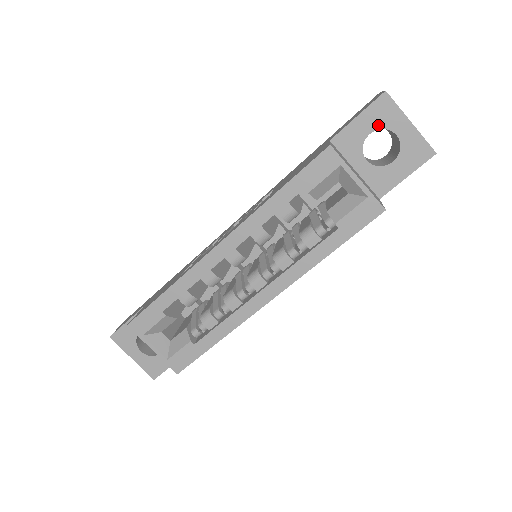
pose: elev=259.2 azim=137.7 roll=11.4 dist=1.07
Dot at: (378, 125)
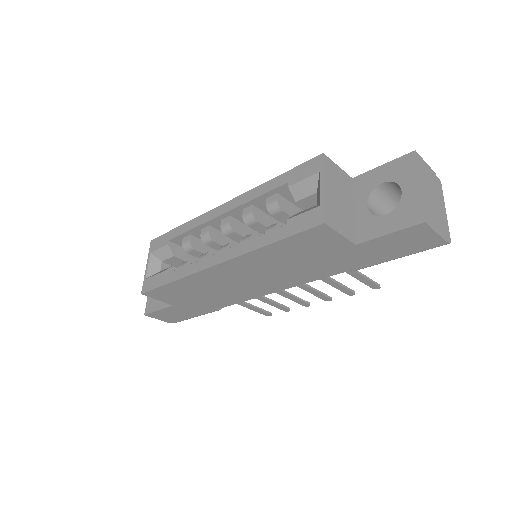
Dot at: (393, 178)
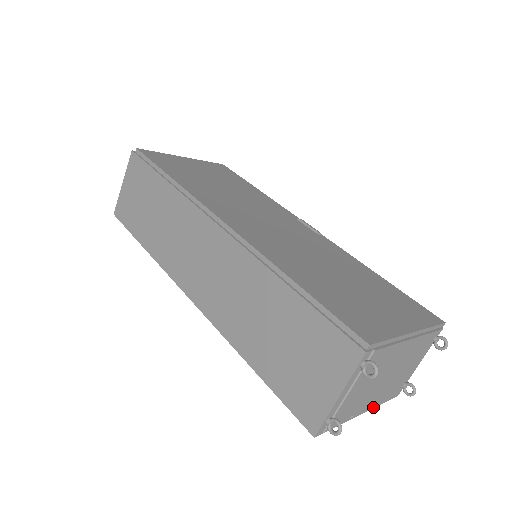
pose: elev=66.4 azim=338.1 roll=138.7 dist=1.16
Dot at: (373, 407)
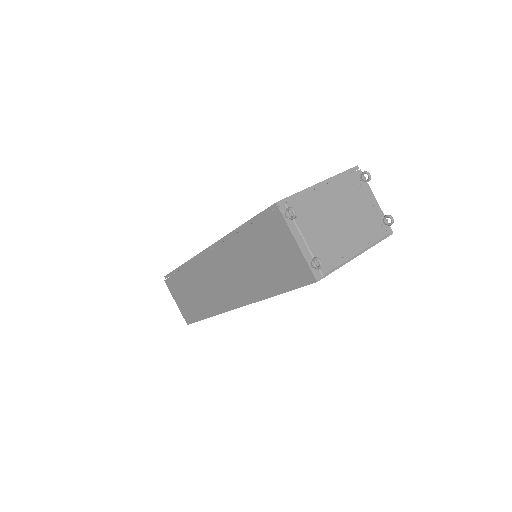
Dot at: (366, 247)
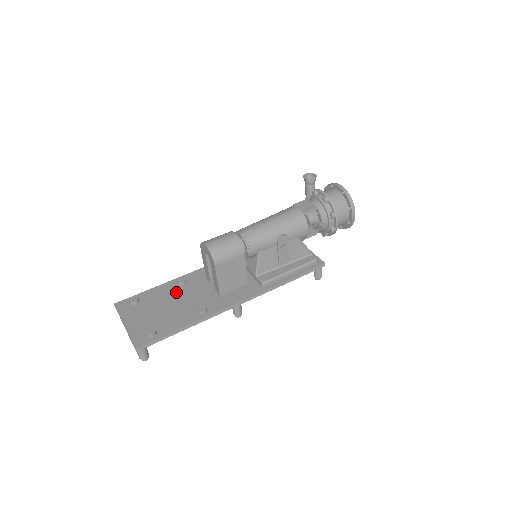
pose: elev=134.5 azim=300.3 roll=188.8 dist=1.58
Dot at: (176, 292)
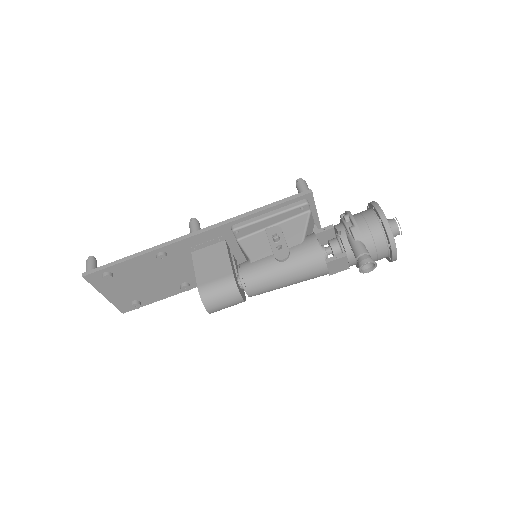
####################
* [What the exercise asks]: Please put every text line from the entries above into a Markdown table with the columns Row and Line, skipping blank lines. Leave the pictures out of the table.

* [Complete answer]:
| Row | Line |
|---|---|
| 1 | pose: elev=259.2 azim=137.7 roll=11.4 dist=1.07 |
| 2 | Dot at: (378, 125) |
| 3 | Dot at: (393, 178) |
| 4 | pose: elev=66.4 azim=338.1 roll=138.7 dist=1.16 |
| 5 | Dot at: (373, 407) |
| 6 | Dot at: (366, 247) |
| 7 | pose: elev=134.5 azim=300.3 roll=188.8 dist=1.58 |
| 8 | Dot at: (176, 292) |